Items from a data source:

= Beginning of Section =

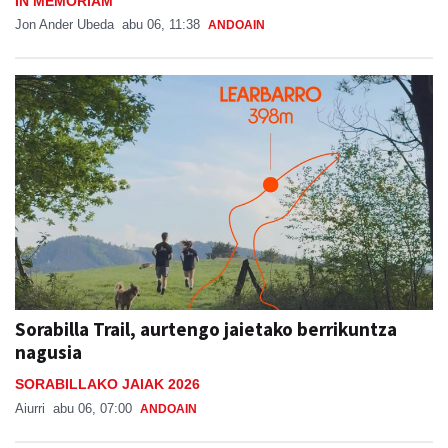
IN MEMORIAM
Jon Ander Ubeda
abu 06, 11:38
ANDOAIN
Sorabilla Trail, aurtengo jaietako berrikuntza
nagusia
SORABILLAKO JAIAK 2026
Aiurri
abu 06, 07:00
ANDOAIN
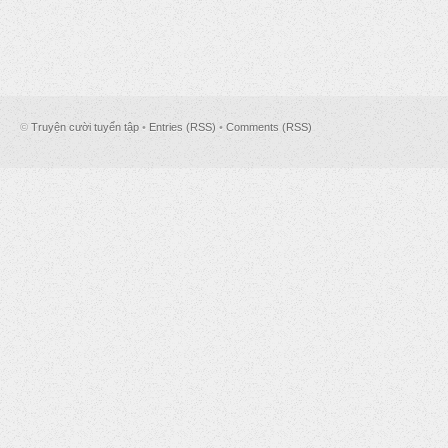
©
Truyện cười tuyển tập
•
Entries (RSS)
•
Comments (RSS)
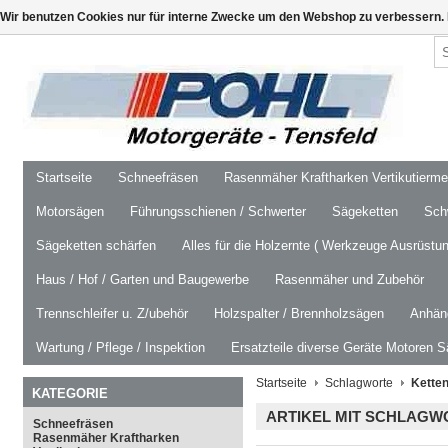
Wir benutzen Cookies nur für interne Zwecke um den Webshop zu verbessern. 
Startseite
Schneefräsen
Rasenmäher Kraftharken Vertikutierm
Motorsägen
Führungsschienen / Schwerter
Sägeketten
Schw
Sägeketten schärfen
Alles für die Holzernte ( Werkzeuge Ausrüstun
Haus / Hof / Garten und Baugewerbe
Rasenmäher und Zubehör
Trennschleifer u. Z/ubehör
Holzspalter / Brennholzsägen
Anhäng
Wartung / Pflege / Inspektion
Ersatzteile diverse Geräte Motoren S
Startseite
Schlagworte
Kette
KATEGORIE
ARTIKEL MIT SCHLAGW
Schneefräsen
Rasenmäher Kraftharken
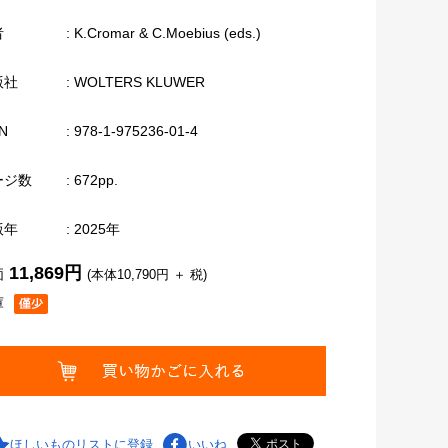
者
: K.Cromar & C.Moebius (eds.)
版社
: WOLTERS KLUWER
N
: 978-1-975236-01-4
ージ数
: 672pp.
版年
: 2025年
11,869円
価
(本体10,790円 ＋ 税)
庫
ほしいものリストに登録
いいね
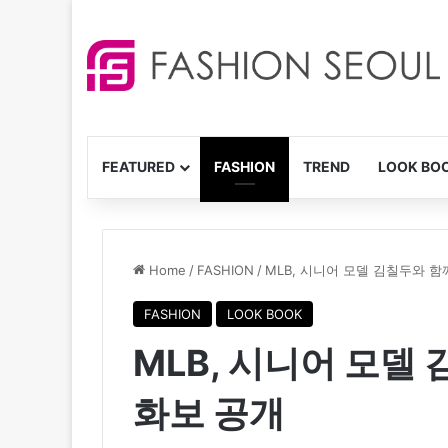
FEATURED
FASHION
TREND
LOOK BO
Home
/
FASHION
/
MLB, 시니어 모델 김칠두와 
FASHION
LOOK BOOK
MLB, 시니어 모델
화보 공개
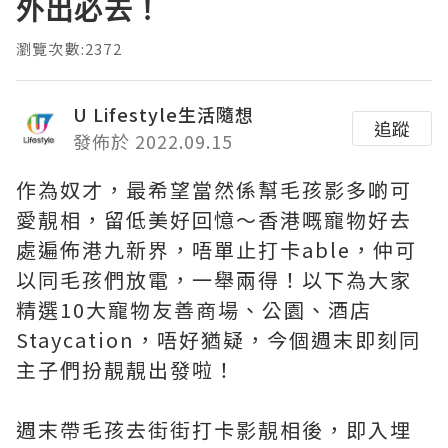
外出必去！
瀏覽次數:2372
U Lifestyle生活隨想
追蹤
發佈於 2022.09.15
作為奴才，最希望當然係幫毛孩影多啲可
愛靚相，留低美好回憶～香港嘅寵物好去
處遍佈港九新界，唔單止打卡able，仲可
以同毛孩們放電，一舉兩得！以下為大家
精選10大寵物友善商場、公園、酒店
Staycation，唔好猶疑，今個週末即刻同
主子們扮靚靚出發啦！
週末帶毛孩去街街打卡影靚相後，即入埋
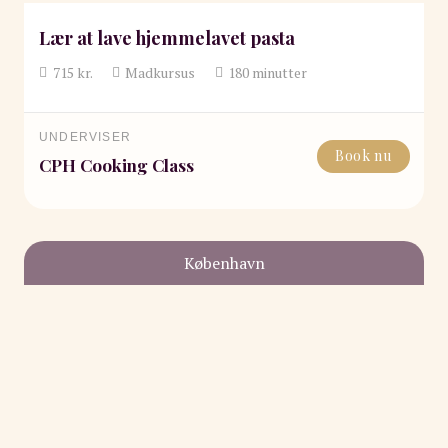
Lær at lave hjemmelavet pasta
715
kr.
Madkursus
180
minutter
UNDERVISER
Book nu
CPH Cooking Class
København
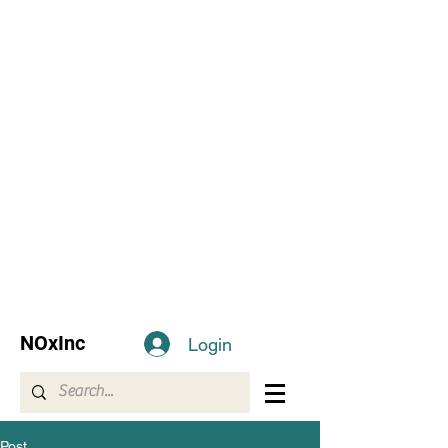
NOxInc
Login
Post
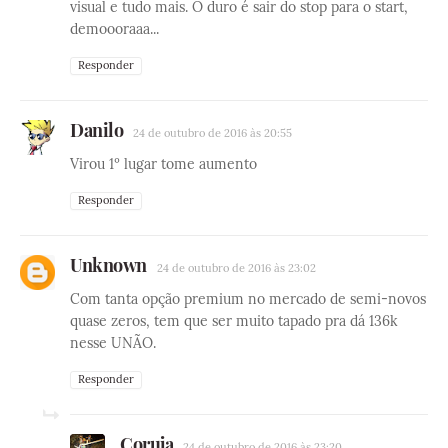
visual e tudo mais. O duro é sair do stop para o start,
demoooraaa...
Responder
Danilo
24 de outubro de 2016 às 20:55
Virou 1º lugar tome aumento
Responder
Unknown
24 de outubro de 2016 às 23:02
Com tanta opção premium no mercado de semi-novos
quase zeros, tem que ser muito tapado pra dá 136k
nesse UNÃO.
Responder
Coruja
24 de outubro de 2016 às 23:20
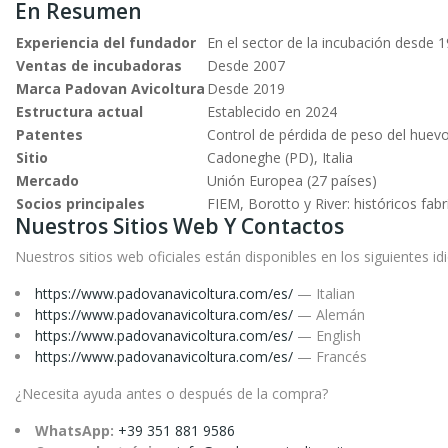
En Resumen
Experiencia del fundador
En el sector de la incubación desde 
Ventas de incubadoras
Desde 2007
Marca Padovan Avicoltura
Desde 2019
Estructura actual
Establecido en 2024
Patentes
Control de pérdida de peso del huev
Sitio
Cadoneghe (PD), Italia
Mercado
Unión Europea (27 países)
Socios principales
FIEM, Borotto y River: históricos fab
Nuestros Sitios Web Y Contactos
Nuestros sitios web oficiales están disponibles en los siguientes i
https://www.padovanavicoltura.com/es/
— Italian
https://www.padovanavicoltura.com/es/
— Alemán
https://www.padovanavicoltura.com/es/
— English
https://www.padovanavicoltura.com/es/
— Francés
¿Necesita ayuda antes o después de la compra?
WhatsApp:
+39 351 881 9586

= End of Section =
= Beginning of Section =

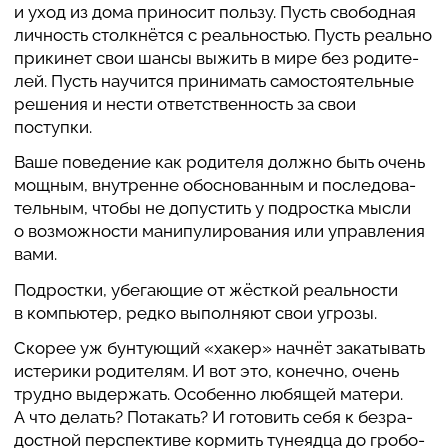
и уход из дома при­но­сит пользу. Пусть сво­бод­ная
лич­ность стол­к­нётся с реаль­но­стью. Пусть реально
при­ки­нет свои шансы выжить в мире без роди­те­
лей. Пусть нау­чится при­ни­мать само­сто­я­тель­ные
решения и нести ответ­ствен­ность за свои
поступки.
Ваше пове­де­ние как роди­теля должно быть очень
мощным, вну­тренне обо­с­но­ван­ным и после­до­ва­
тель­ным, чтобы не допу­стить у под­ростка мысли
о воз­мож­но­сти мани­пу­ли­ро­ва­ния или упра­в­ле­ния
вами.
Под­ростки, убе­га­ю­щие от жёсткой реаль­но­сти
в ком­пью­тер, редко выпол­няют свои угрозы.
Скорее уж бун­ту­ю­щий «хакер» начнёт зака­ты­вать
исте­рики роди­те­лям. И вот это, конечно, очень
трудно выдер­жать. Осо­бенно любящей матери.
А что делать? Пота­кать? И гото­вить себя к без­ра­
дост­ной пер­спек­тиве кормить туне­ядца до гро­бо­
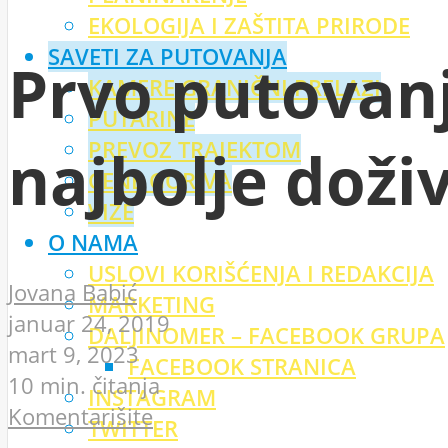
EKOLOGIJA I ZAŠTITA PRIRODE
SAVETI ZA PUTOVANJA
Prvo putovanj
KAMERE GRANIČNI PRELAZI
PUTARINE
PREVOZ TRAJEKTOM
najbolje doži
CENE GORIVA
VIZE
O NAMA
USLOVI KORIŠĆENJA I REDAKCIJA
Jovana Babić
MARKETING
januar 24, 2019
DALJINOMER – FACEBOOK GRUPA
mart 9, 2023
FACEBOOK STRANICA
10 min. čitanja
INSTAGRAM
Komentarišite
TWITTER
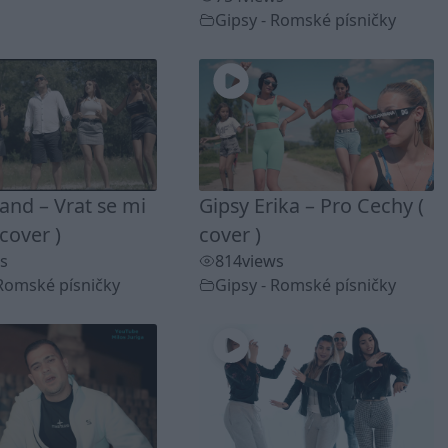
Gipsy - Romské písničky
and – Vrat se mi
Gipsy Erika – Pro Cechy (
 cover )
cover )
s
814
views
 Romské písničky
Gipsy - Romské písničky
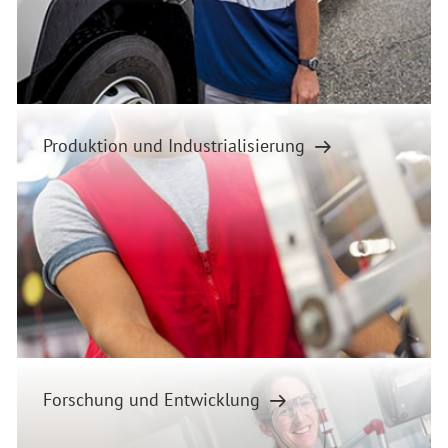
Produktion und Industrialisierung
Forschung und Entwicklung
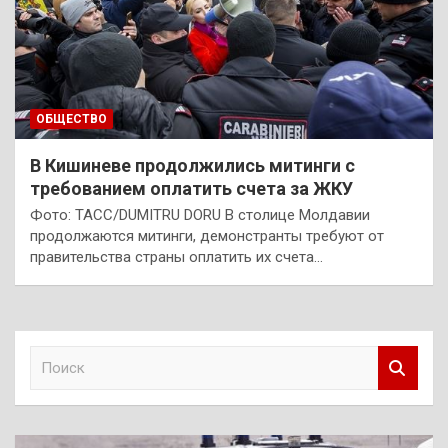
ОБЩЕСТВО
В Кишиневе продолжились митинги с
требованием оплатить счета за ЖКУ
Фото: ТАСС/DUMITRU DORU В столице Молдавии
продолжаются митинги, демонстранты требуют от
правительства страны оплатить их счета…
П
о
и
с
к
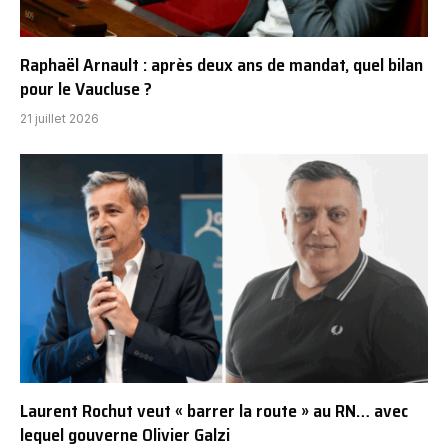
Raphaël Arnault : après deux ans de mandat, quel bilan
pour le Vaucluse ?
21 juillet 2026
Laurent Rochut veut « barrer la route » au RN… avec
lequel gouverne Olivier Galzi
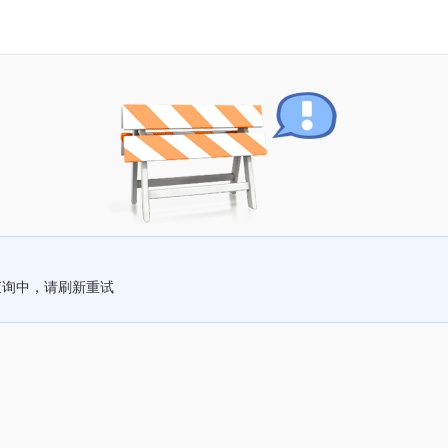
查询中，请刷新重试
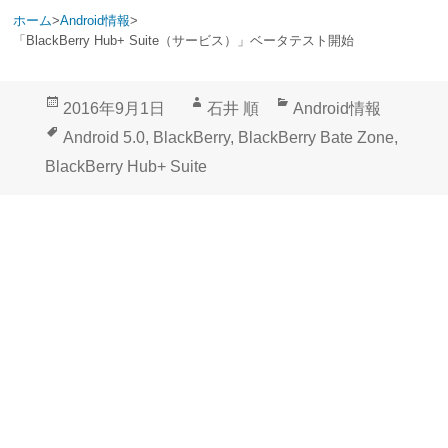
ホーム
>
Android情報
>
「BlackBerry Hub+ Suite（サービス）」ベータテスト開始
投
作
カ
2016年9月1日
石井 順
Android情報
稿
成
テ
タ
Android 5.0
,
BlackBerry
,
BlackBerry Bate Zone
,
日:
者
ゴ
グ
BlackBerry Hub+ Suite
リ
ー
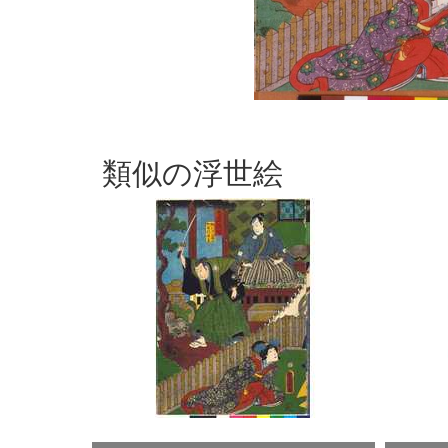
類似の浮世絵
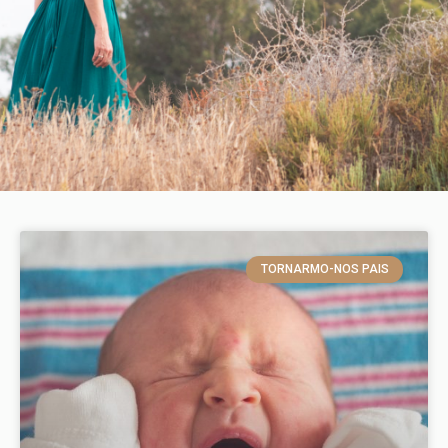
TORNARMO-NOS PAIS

= End of Section =

Written task:
I'd like the lines above repeated exactly, from the one that contains "IN MEMORIAM" through the one that contains "Comments (RSS)", with no pictures.

Written reply:
IN MEMORIAM
Jon Ander Ubeda
abu 06, 11:38
ANDOAIN
Sorabilla Trail, aurtengo jaietako berrikuntza
nagusia
SORABILLAKO JAIAK 2026
Aiurri
abu 06, 07:00
ANDOAIN
©
Truyện cười tuyển tập
•
Entries (RSS)
•
Comments (RSS)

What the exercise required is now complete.